┌─ EXTRACTED TEXT

July 2001/The C# Delegate

Features

The C# Delegate

Stanley B. Lippman

If you’re comparing C# to other “C-family” languages, here’s an unusual feature that has no real equivalent in C++ or Java.

C# is a new and somewhat controversial language invented at Microsoft and delivered as a cornerstone of their new Visual Studio.NET, currently in a first Beta release. C# combines a great many of the features of both C++ and Java. The primary criticism of C# within the Java community is the claim that it is just an imperfect Java clone — one that is more the result of litigation than of language innovation. In the C++ community, the primary criticism, which is also leveled at Java, is that C# is just yet another over-hyped proprietary language.

The purpose of this article is to illustrate a feature of the C# language for which there is no analogous direct support in either C++ or Java. This is the C# delegate type, which serves as a kind of generic pointer to member function. The C# delegate type is, I believe, a thoughtfully innovative language feature that should prove of special interest to the C++ programmer regardless of his or her feelings about either C# or Microsoft.

To motivate the discussion, I’ve loosely organized it around the design of a testHarness class that permits any class to register one or more either static or non-static class methods for subsequent execution. The delegate type is at the center of this implementation.

└─

# [PROMPT]
Pick up the article on the C# delegate type where it stops and continue it. You can leave the records aside; nothing here depends on them.

┌─ INFORMATION

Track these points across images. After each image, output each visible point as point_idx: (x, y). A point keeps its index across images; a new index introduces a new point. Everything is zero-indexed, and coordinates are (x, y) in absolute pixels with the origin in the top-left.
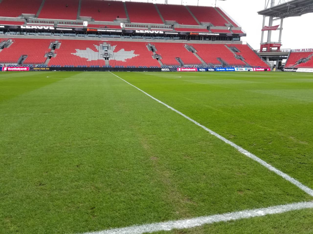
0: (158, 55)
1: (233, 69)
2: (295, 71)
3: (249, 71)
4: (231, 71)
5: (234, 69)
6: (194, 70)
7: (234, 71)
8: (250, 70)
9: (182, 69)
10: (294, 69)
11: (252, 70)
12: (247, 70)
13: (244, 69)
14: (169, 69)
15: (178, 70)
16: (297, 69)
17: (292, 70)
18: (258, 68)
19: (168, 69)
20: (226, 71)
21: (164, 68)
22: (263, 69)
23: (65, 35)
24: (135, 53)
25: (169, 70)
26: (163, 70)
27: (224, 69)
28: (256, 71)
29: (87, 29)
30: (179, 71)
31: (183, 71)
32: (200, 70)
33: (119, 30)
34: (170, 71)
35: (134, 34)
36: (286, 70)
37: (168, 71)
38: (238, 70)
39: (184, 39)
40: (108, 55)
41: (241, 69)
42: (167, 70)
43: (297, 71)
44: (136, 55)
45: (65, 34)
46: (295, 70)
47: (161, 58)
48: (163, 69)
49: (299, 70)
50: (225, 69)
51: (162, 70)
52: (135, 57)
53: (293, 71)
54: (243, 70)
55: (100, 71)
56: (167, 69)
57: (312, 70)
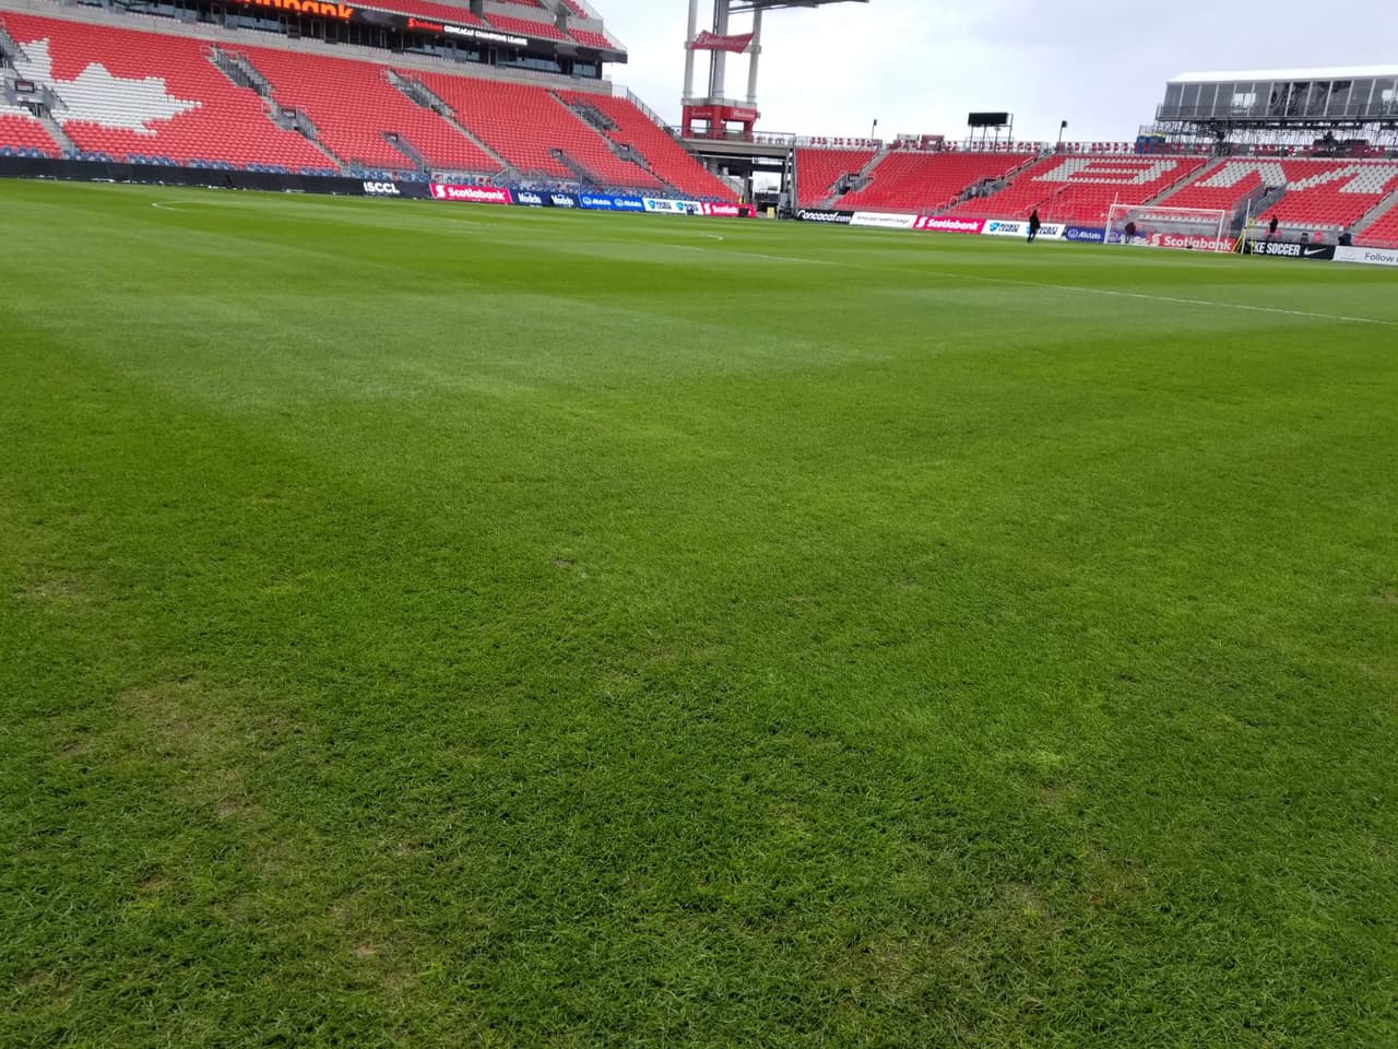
1: (639, 205)
2: (846, 223)
3: (690, 212)
4: (633, 209)
5: (642, 204)
6: (500, 196)
7: (642, 209)
8: (695, 212)
10: (841, 213)
11: (700, 212)
12: (685, 211)
13: (674, 206)
14: (398, 184)
15: (436, 193)
16: (850, 214)
17: (832, 217)
18: (720, 205)
19: (393, 185)
20: (614, 208)
21: (374, 182)
22: (734, 210)
25: (398, 192)
26: (369, 187)
27: (608, 203)
28: (713, 214)
30: (441, 199)
31: (456, 199)
32: (522, 198)
34: (402, 195)
36: (813, 216)
37: (392, 196)
38: (654, 207)
40: (33, 92)
41: (666, 206)
42: (388, 188)
43: (851, 223)
44: (189, 105)
46: (843, 219)
48: (370, 184)
49: (860, 218)
50: (612, 199)
51: (366, 190)
53: (839, 222)
54: (670, 208)
56: (388, 185)
57: (907, 221)
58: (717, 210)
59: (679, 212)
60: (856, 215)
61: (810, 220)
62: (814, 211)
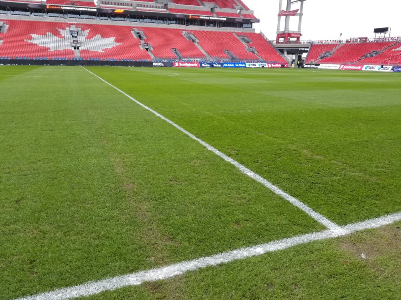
0: (147, 44)
1: (244, 65)
2: (317, 68)
3: (263, 67)
4: (241, 67)
5: (245, 65)
6: (196, 65)
7: (245, 67)
8: (265, 67)
9: (180, 64)
10: (316, 65)
11: (267, 66)
12: (261, 67)
13: (257, 65)
14: (163, 63)
15: (175, 65)
16: (319, 65)
17: (313, 66)
18: (274, 64)
19: (162, 63)
20: (235, 67)
21: (156, 62)
22: (280, 65)
23: (13, 13)
24: (116, 41)
25: (163, 65)
26: (154, 64)
27: (233, 65)
28: (271, 67)
29: (47, 5)
30: (177, 67)
31: (182, 66)
32: (203, 65)
33: (92, 8)
34: (165, 66)
35: (113, 14)
36: (307, 66)
38: (249, 66)
39: (181, 24)
40: (78, 43)
41: (254, 65)
42: (160, 64)
43: (319, 68)
44: (118, 44)
45: (14, 11)
46: (316, 67)
47: (152, 49)
48: (155, 63)
49: (322, 66)
50: (234, 64)
51: (154, 65)
52: (117, 46)
53: (315, 68)
55: (67, 65)
56: (161, 63)
57: (337, 67)
58: (273, 65)
59: (259, 67)
60: (321, 65)
61: (306, 68)
62: (308, 65)
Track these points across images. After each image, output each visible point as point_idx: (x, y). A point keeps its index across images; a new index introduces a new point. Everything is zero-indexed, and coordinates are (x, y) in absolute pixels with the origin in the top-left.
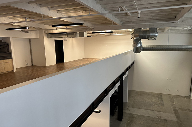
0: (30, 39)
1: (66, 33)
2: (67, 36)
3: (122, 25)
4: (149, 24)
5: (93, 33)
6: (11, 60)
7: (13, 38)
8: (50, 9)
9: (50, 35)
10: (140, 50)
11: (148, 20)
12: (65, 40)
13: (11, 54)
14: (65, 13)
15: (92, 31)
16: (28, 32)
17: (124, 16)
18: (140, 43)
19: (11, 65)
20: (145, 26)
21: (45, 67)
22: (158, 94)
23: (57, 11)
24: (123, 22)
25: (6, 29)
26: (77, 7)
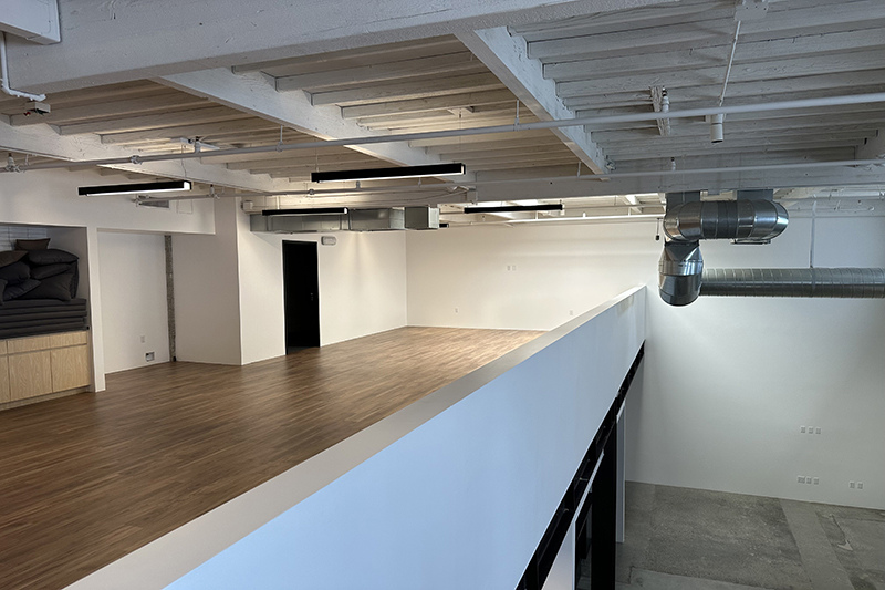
0: (168, 238)
1: (346, 211)
2: (345, 225)
3: (612, 175)
4: (740, 172)
5: (468, 211)
6: (83, 333)
7: (99, 230)
8: (313, 97)
9: (268, 219)
10: (697, 290)
11: (730, 155)
12: (326, 241)
13: (84, 305)
14: (374, 120)
15: (465, 201)
16: (167, 207)
17: (638, 136)
18: (697, 258)
19: (81, 360)
20: (719, 182)
21: (237, 368)
22: (761, 501)
23: (342, 108)
24: (616, 162)
25: (83, 191)
26: (442, 93)
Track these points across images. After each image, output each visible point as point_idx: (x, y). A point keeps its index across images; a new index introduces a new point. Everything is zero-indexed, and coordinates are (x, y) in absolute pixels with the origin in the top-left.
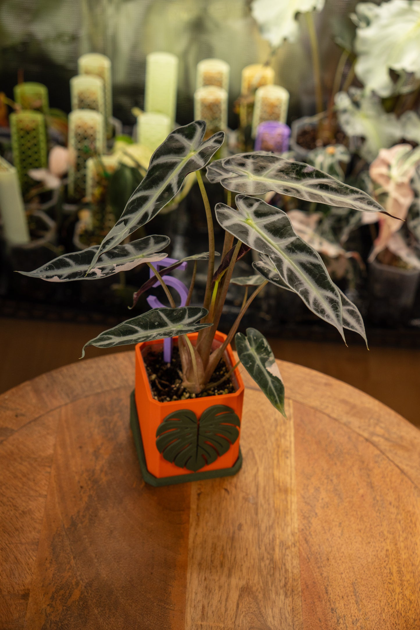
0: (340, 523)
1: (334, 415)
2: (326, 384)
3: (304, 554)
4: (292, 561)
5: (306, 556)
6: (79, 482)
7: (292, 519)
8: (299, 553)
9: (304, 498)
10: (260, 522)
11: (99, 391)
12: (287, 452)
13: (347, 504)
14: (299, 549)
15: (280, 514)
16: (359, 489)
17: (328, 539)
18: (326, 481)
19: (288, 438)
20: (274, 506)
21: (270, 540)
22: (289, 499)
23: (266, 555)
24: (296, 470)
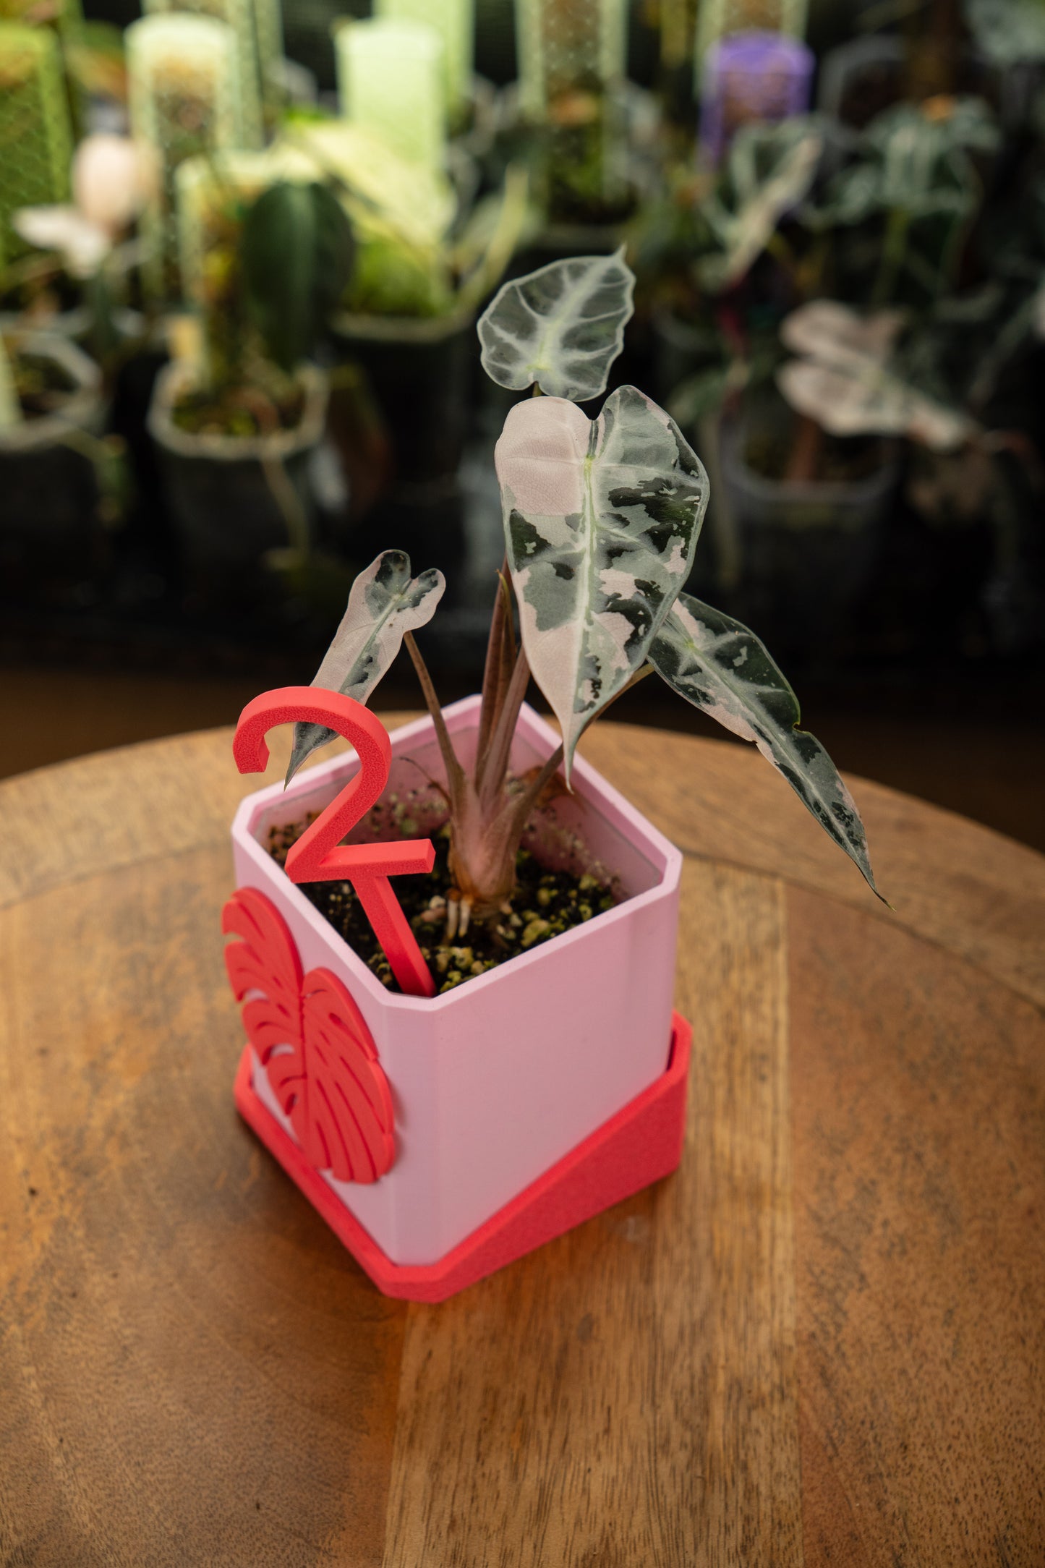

└─

# [OUTPUT OF THE EXERCISE]
The C# Delegate Type

A delegate is a kind of pointer to function, but with three primary differences:

1) A delegate object can address multiple methods rather than only one method at a time. When we invoke a delegate that addresses multiple methods, the methods are invoked in the order they are assigned to the delegate object — we’ll see how to do that shortly.

2) The methods addressed by a delegate object do not need to be members of the same class. The methods addressed by a delegate object must all share the same prototype and signature. Those methods, however, can be a combination of both static and non-static methods and may be members of one or more different classes.

3) A declaration of a delegate type internally creates a new subtype instance of either the Delegate or MulticastDelegate abstract base classes of the .NET library framework, supporting a collection of public methods to query the delegate object and the method(s) to which it refers.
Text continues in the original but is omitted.